Guardate la figura sotto che chiarisce la situazione.
Come si può
vedere, gli studi che utilizzano strumenti diversi rispetto al PCL-R hanno riscontrato tassi
di prevalenza della psicopatia molto più elevati (più che tripla o quadrupla, in media)
rispetto agli studi che hanno utilizzato il PCL-R o una qualsiasi delle sue
versioni, con la prevalenza combinata del 5,4% [IC 95% (1,9, 9,5%)] nel primo caso, e solo
dell’1,2% [IC al
95% (0–3,7%)] quando si utilizza il test PCL-R o una qualsiasi delle sue
versioni.
Il PCL:R e le sue varianti (PCL:SV) sono considerati
il gold standard per la diagnosi di Psicopatia. Mi pare ragionevole considerare
l’1,2% come
prevalenza della malattia nella popolazione generale.
Interessante la considerazione che la prevalenza della
Psicopatia negli autori di
un omicidio varia dal 27,8% (usando il PCL:R) al 34,4%.
Nei carcerati
in generale, usando il PCL:R
è del 15,7% nei maschi e
10,3% nelle femmine.
Un’altra interessante analisi è per sottogruppi di
popolazione. Fra gli impiegati
in alcune ditte e compagnie (quadri, dirigenti, acquisti e forniture professionisti,
addetti alla pubblicità) la prevalenza della psicopatia è del 12,9% ! Fra gli studenti universitari dell’8,1%
!
Mie considerazioni finali
La Psicopatia non ha una distribuzione normale, ma
semi-normale. Nel PCL:SV lo score va da 0 a 24. Non trovate la vostra bella
campana di Gauss, come nella glicemia, magari abbastanza appuntita, con la
media, per esempio, a 7. La frequenza
cala subito, vistosamente, e la media è molto bassa, abbiamo visto nel primo
studio 2,67 e nel secondo studio 1,02. Circa il 71% dei soggetti totalizza
0 al PCL:SV !
Mediando i vari studi, si può dire che circa l’ 1,2% della popolazione ha un
PCL:SV ≥ 13, che indica una possibile psicopatia. Gli Psicopatici sono
rari, quindi, ma, se fate il test… è meglio avere valori bassi !

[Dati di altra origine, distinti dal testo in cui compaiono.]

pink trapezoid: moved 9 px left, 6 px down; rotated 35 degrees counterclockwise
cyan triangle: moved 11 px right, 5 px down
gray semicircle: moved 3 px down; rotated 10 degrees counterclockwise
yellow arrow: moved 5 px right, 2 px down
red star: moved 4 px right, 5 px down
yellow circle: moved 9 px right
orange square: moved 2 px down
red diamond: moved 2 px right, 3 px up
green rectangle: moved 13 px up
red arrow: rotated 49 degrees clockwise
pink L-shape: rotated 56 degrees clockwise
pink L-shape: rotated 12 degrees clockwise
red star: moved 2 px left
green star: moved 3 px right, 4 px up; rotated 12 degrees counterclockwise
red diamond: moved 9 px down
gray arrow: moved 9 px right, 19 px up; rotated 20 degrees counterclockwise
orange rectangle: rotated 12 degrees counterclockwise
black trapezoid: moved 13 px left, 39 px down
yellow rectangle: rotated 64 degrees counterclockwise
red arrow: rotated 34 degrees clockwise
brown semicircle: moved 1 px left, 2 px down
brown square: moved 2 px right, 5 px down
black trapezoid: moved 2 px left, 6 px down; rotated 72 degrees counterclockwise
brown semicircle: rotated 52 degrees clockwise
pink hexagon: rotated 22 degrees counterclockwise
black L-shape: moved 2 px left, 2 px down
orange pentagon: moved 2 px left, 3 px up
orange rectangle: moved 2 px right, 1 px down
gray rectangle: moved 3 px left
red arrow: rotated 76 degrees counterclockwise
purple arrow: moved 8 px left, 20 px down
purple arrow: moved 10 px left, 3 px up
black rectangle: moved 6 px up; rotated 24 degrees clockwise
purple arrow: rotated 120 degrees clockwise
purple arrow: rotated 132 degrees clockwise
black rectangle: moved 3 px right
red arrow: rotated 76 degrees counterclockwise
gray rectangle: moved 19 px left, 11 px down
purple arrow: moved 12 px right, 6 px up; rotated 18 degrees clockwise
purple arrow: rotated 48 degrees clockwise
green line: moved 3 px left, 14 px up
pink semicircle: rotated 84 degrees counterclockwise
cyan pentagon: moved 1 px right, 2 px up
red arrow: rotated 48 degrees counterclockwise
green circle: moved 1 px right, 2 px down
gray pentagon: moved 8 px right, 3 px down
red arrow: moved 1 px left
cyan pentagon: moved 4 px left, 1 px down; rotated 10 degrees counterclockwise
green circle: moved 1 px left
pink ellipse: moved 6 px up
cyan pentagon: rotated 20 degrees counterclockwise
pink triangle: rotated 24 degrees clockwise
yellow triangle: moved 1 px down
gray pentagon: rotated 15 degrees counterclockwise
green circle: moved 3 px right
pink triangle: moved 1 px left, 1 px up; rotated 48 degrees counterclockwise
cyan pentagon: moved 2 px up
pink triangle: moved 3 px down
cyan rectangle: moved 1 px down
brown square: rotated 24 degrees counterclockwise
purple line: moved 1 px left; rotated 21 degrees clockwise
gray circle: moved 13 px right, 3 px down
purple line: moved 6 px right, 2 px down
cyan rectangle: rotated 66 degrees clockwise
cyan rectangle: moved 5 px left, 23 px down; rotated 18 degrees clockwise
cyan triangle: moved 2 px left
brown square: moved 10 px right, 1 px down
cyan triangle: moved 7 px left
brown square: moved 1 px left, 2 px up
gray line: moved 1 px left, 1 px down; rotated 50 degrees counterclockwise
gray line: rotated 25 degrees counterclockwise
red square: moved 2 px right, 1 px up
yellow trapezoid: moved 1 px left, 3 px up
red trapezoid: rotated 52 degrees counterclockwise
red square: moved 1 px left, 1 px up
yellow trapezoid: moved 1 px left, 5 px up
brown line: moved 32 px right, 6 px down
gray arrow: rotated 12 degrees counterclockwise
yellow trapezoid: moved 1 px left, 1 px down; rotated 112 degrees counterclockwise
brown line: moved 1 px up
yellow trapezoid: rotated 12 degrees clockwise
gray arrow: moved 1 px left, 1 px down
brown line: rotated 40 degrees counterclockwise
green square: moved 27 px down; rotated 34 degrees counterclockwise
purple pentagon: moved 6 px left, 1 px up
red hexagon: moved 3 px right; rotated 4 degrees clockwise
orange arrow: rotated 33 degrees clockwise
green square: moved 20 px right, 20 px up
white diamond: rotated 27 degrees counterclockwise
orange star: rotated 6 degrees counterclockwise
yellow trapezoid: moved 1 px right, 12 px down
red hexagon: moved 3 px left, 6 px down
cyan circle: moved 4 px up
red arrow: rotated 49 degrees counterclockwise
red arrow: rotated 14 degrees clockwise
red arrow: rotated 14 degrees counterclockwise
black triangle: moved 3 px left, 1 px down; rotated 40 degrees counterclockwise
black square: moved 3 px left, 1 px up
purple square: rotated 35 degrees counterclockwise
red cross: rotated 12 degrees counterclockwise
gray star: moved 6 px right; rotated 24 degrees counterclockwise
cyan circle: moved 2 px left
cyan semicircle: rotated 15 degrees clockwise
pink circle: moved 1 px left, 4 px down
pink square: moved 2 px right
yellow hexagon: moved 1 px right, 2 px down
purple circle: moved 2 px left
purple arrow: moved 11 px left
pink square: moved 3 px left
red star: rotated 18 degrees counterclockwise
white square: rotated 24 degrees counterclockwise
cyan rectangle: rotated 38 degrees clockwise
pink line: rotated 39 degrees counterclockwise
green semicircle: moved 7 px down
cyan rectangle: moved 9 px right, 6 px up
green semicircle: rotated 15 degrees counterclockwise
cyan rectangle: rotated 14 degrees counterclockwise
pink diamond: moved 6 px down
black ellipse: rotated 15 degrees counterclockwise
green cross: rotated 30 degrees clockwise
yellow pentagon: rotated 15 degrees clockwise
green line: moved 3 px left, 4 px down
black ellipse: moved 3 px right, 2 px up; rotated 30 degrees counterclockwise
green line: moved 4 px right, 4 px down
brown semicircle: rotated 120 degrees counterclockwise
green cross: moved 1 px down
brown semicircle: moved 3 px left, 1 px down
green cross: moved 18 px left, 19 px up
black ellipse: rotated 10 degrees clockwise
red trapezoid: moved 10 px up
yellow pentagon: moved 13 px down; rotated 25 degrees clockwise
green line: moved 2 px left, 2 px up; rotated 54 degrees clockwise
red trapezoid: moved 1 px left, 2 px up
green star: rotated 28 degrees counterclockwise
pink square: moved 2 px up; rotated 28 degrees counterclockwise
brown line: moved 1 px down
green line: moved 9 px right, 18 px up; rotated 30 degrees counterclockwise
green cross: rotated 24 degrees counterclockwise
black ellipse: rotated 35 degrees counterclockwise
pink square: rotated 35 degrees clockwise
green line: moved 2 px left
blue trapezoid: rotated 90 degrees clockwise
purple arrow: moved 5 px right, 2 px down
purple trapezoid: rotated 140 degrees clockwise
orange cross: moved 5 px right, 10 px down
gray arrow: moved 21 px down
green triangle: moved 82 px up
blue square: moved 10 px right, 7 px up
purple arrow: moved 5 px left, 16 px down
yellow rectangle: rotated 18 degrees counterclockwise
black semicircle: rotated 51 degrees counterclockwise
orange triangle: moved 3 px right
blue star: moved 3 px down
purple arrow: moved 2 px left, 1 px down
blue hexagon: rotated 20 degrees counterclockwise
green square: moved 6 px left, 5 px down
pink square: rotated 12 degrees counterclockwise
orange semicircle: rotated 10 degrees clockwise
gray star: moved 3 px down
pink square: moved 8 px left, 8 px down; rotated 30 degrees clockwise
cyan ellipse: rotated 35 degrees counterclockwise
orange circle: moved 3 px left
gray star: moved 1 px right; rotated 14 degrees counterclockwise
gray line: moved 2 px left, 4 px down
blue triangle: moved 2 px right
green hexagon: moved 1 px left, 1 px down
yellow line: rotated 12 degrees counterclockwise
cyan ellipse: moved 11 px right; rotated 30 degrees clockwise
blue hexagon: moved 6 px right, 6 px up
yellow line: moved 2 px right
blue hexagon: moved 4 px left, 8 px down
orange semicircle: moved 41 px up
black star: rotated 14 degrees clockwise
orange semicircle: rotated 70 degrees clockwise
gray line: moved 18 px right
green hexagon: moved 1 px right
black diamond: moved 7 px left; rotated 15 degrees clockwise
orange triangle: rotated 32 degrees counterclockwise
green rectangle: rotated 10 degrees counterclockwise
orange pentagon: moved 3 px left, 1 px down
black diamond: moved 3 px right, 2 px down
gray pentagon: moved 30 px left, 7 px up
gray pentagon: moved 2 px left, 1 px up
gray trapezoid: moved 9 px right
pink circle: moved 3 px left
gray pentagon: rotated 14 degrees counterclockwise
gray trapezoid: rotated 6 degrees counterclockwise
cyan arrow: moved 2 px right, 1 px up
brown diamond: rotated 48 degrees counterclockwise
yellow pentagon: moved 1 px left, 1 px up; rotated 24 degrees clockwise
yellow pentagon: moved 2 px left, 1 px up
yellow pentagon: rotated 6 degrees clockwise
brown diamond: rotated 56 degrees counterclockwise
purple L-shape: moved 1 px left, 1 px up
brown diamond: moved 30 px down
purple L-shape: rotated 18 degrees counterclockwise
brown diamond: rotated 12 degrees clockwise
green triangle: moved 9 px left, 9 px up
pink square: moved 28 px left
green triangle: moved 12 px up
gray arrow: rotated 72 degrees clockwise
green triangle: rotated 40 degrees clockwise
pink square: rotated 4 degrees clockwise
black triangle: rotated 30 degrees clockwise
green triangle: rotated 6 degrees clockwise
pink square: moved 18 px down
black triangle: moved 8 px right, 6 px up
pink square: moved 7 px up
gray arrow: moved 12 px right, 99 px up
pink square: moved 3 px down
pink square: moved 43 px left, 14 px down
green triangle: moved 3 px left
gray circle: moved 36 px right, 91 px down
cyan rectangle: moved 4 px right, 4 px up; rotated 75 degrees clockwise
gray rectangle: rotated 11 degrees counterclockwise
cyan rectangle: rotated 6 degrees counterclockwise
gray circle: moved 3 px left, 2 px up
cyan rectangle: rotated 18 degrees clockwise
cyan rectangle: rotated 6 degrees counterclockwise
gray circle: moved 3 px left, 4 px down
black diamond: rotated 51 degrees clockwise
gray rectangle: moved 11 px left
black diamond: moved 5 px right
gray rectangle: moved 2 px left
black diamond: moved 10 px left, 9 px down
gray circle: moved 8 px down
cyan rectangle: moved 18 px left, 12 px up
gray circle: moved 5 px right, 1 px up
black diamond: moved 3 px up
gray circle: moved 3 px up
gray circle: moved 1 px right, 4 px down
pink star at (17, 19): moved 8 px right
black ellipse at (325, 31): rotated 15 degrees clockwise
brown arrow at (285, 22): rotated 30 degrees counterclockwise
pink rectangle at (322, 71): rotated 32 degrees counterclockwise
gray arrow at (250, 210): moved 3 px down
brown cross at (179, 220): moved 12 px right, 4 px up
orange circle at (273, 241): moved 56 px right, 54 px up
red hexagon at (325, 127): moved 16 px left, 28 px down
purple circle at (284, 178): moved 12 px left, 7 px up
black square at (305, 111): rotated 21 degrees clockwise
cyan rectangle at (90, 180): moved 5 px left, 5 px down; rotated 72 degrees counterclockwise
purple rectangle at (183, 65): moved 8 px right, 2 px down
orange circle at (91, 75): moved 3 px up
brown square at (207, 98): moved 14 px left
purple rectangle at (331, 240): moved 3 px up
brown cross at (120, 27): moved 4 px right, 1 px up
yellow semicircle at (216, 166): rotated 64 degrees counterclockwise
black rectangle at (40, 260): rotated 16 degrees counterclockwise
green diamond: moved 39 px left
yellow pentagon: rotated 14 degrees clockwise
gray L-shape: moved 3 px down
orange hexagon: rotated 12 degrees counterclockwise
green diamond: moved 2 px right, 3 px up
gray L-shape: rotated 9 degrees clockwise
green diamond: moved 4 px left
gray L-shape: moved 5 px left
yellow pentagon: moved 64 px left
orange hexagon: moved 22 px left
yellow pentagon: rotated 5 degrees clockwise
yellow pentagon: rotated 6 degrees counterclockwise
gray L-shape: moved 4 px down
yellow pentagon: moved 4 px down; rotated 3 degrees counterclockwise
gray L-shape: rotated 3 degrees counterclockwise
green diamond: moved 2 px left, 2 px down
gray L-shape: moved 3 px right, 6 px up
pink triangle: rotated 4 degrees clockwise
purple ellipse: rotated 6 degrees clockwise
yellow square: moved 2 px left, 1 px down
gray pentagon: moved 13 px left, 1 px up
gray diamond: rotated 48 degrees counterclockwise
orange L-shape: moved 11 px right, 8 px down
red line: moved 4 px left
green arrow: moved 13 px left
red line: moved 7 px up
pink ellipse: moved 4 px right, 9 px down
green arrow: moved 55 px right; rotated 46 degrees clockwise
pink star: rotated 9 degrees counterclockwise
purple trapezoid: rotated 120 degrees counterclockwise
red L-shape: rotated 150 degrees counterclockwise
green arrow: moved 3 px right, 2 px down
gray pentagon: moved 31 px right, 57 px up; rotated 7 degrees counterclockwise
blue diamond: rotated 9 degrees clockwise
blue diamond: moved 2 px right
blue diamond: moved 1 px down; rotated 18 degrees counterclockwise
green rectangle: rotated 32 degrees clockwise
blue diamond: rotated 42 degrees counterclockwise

Il punteggio al PCL:SV, anche se non raggiungete la
fatidica quota 13, indice di psicopatia, è comunque correlato a : tentativi di
suicidio, violenza, detenzione, vagabondaggio, consumo di droghe. Oppure, non
siete psicopatici, ma soffrite comunque di personalità Istrionica, Borderline o
Antisociale... Tutto questo quanto più è alto il vostro punteggio.
Interessante la considerazione epidemiologica che
porta, come eziologia a ipotizzare:
“vari fattori di
rischio con diversa potenza che contribuiscono in modo indipendente, ma con un certo grado di co-partecipazione”.
Esempio da una parte, fattori genetici/biologici che
contribuiscono per l’80%, e dall’altra fattori ambientali (abusi nell’infanzia
etc.) che contribuiscono per il 20%, come ipotizzava Fallon.
Ci sono notevoli differenze, a seconda della
professione, e negli studenti universitari. Com’è logico, la prevalenza è molto
più alta nei carcerati in generale, e ancora di più negli autori di omicidi.
P.S. Nella foto in copertina avrete senz’altro riconosciuto Ted Bundy. Il suo PCL:R era di 39 su 40 ! Praticamente lo psicopatico puro, come le sue gesta hanno tristemente confermato. Non uno sguardo particolarmente minaccioso… magari si nota il fatto che sorride leggermente con la bocca, ma non con gli occhi (sorriso falso, non quello spontaneo, detto sorriso di Duchenne), e questo può mettere a disagio, la famosa “inquietudine” che provano tutti, quando si trovano al cospetto di uno psicopatico.